[What you need to do]: Pull every line containing "Version" out of the listing below.

[Data shown]:
---------------

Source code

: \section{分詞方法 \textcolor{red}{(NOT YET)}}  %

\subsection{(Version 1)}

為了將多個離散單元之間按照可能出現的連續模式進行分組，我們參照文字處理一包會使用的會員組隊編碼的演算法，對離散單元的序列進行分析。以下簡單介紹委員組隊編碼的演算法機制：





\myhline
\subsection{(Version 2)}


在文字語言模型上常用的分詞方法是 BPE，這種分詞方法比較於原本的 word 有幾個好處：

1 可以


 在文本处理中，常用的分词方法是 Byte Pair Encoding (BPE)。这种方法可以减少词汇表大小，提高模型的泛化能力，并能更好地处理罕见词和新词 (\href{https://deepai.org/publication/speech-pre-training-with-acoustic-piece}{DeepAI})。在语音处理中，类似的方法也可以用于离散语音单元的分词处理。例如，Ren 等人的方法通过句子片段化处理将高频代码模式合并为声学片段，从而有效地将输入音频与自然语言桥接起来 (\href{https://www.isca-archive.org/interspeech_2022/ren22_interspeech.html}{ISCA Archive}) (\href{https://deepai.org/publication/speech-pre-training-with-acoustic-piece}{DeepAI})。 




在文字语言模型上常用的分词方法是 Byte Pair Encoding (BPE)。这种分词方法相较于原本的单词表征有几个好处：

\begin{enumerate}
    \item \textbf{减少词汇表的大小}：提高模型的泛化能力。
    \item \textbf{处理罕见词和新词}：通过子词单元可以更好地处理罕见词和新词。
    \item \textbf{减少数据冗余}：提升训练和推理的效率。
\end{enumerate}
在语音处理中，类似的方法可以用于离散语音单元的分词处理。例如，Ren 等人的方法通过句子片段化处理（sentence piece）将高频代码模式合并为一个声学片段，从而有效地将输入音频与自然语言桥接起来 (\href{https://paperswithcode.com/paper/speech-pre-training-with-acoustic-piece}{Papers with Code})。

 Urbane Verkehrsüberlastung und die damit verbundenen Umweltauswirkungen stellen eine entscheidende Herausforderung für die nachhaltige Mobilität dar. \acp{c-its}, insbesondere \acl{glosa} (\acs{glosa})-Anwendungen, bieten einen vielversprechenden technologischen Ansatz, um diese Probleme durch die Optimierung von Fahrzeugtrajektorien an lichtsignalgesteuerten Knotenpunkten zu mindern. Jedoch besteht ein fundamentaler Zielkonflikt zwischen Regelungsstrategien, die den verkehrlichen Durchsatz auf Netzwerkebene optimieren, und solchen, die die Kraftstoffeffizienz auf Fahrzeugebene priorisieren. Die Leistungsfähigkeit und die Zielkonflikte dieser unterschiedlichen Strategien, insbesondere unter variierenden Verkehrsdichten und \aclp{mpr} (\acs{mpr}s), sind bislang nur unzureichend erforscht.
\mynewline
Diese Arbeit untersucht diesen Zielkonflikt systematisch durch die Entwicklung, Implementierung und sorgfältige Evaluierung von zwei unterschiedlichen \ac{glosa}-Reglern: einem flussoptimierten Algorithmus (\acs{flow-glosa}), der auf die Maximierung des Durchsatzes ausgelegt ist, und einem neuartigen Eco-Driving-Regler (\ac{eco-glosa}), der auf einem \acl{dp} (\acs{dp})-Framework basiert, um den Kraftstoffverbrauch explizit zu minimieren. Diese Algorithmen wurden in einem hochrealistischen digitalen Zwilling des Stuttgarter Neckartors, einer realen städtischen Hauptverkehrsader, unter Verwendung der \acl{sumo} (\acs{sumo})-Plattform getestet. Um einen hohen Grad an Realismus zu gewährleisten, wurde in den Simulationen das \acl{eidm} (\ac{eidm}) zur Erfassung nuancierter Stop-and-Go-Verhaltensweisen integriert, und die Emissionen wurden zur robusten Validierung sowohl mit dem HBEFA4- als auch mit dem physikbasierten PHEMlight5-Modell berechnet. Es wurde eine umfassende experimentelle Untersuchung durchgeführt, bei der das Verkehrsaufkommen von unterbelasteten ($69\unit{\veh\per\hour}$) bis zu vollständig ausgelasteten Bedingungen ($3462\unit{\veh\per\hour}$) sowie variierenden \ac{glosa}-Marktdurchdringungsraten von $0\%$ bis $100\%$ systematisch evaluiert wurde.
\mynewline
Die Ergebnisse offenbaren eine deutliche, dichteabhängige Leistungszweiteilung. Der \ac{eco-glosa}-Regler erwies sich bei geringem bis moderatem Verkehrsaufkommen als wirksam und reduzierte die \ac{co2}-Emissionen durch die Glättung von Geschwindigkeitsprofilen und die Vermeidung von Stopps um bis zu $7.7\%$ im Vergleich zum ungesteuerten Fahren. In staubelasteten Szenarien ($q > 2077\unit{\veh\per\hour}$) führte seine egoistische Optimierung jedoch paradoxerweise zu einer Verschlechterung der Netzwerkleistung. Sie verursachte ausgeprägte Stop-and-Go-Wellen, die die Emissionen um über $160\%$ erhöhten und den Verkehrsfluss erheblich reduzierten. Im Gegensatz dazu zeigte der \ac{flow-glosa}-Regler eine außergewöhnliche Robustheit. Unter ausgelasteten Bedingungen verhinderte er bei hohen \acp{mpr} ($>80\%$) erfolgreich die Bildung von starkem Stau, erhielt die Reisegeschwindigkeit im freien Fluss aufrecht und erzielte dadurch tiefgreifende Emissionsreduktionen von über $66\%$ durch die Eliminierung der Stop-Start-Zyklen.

---------------

[Solution]:
\subsection{(Version 1)}
\subsection{(Version 2)}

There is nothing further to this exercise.